GEACAM regulará la jornada en las torres de vigilancia durante las alertas por calor
La empresa pública GEACAM ha iniciado la elaboración de un protocolo laboral específico para regular la jornada de los trabajadores de los puntos de vigilancia fija de incendios forestales durante los días con temperaturas extremas.
El procedimiento se aplicará cuando la Agencia Estatal de Meteorología active una alerta naranja o superior por altas temperaturas y tendrá como objetivo garantizar la protección de la salud de los bomberos forestales que desarrollan su actividad en las torres de vigilancia de Castilla-La Mancha.
La medida se adopta después de que una reciente inspección de trabajo, solicitada por representantes sindicales de la empresa pública, evaluara las condiciones existentes en dos puntos de vigilancia fija de la provincia de Albacete.
Según explica GEACAM, la inspección puso de manifiesto la dificultad de realizar algunas de las adecuaciones requeridas debido a las características del entorno y de las propias instalaciones en las que se encuentran estos puestos de trabajo.
Ante esta situación, la empresa ha puesto en marcha actuaciones inmediatas a través de su Departamento de Prevención de Riesgos Laborales con el propósito de compatibilizar la vigilancia de los espacios naturales y la prevención de incendios con la seguridad de sus trabajadores.
La primera medida adoptada ha sido el cierre de las dos torres de vigilancia de Albacete que fueron objeto de la inspección.
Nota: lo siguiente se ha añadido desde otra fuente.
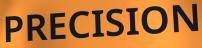
PRECISION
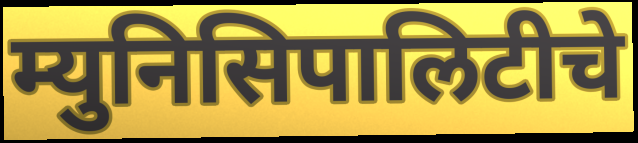
म्युनिसिपालिटीचे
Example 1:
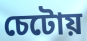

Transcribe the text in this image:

চেটোয়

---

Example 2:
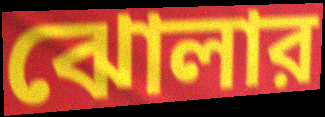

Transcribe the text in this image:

ঝোলার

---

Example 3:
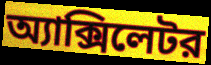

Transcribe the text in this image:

অ্যাক্সিলেটর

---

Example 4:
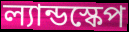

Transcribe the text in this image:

ল্যান্ডস্কেপ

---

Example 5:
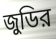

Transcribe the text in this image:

জুডির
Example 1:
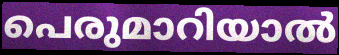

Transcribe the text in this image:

പെരുമാറിയാൽ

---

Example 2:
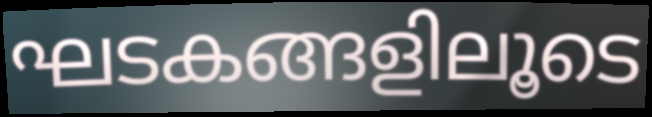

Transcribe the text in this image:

ഘടകങ്ങളിലൂടെ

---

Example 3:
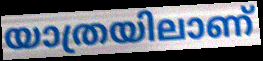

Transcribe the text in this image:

യാത്രയിലാണ്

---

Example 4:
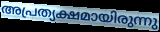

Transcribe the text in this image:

അപ്രത്യക്ഷമായിരുന്നു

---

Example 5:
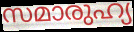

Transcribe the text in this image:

സമാരുഹ്യ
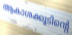
ആകാശക്കൂടിന്റെ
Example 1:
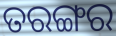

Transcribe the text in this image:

ତରଙ୍ଗର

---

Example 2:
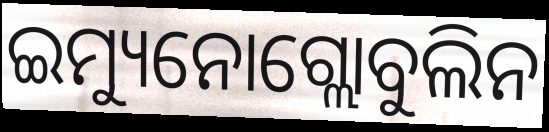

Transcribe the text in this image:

ଇମ୍ୟୁନୋଗ୍ଲୋବୁଲିନ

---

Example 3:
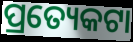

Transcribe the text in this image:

ପ୍ରତ୍ୟେକଟା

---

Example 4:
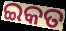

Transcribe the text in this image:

ଇକତ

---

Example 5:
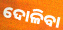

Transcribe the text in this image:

ଦୋଳିବା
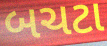
બચટા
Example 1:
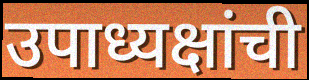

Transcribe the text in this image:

उपाध्यक्षांची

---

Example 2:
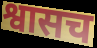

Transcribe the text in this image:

श्वासच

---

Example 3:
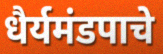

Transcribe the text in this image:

धैर्यमंडपाचे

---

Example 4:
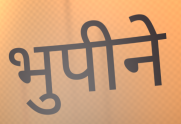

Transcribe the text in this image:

भुपीने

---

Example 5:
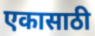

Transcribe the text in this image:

एकासाठी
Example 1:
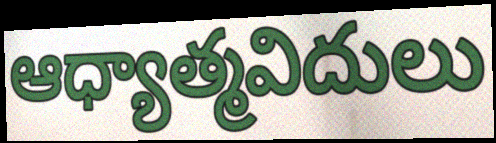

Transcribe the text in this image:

ఆధ్యాత్మవిదులు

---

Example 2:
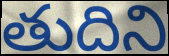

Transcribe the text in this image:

తుదిని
De forma paralela, GEACAM ha iniciado el procedimiento interno para establecer cómo deberá organizarse la jornada laboral en todos estos puestos durante los episodios de calor extremo.
NUEVAS HERRAMIENTAS DE VIGILANCIA
La empresa pública ha subrayado que la protección de la salud de la plantilla y la calidad del empleo público constituyen dos de sus principales prioridades.
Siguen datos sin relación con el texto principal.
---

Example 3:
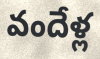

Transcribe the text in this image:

వందేళ్ల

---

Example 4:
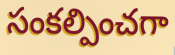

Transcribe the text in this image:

సంకల్పించగా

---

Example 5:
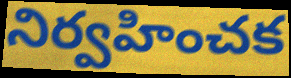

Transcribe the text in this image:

నిర్వహించక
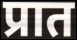
प्रात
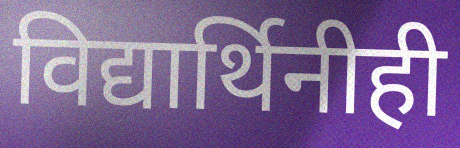
विद्यार्थिनीही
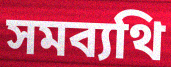
সমব্যথি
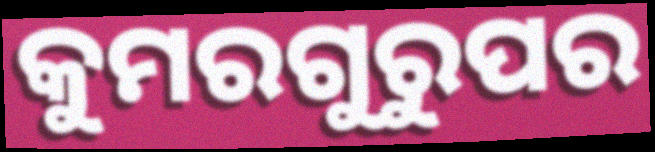
କୁମରଗୁରୁପର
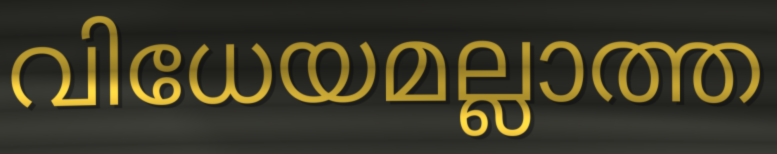
വിധേയമല്ലാത്ത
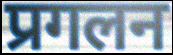
प्रगलन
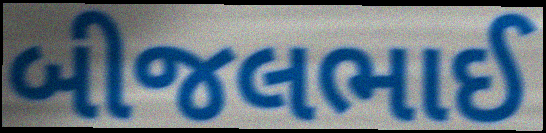
બીજલભાઈ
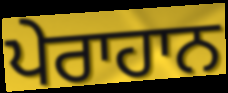
ਪੇਰਾਹਾਨ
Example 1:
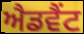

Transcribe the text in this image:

ਐਡਵੈਂਟ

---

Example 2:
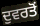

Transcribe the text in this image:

ਦੁਵਰਤੋਂ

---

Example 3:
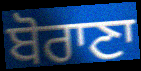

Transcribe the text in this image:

ਬੋਰਾਣਾ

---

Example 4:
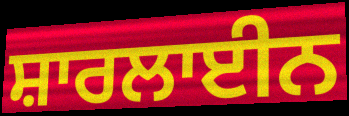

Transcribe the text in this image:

ਸ਼ਾਰਲਾਈਨ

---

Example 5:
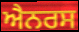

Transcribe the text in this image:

ਐਨਰਸ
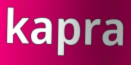
kapra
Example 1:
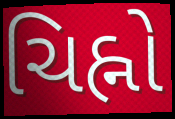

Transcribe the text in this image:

ચિહ્નો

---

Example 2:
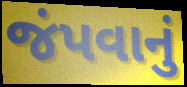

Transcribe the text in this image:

જંપવાનું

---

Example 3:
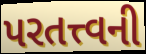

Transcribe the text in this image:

પરતત્ત્વની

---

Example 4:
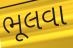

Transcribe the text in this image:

ભૂલવા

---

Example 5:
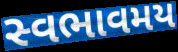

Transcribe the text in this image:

સ્વભાવમય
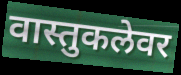
वास्तुकलेवर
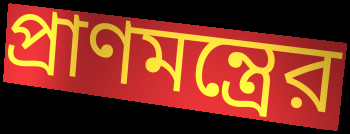
প্রাণমন্ত্রের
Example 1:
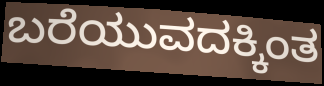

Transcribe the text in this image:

ಬರೆಯುವದಕ್ಕಿಂತ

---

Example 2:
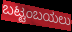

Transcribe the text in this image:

ಬಟ್ಟಂಬಯಲು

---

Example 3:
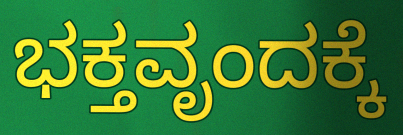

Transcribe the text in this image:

ಭಕ್ತವೃಂದಕ್ಕೆ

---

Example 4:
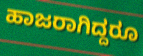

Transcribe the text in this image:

ಹಾಜರಾಗಿದ್ದರೂ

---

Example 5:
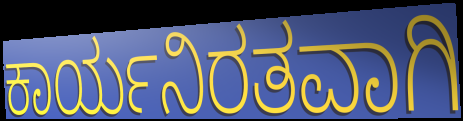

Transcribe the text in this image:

ಕಾರ್ಯನಿರತವಾಗಿ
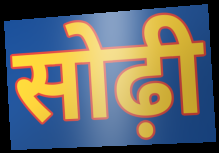
सोढ़ी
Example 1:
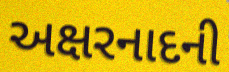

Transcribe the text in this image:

અક્ષરનાદની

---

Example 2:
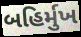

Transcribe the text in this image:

બહિર્મુખ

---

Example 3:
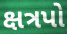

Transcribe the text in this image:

ક્ષત્રપો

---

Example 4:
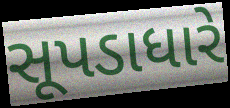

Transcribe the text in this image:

સૂપડાધારે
"Las especiales condiciones de los puntos de vigilancia fija hacen verdaderamente complejo adecuar las condiciones de seguridad para los trabajadores y trabajadoras, especialmente en los días de altas temperaturas", han explicado desde la dirección de GEACAM.
La empresa considera que esta situación obliga a comenzar a planificar nuevas alternativas y a analizar la incorporación de sistemas tecnológicos que puedan complementar o sustituir algunas de las funciones que actualmente se realizan desde las torres.
"Debemos comenzar a planificar otras opciones, como son las herramientas de vigilancia tecnológica en nuestros bosques, porque lo primordial para la empresa pública es la salud de nuestros trabajadores y trabajadoras", han señalado.
GEACAM está evaluando la implantación a medio plazo de diferentes medidas y herramientas tecnológicas que permitan detectar de forma temprana los posibles incendios forestales y mejorar la vigilancia y la protección de los montes, el patrimonio natural y los espacios protegidos de Castilla-La Mancha.
Actualmente, la región cuenta con 114 puntos de vigilancia fija de incendios forestales distribuidos en zonas estratégicas del medio natural. En estas instalaciones trabajan alrededor de 240 personas con la categoría profesional de bombero o bombera forestal vigilante fijo.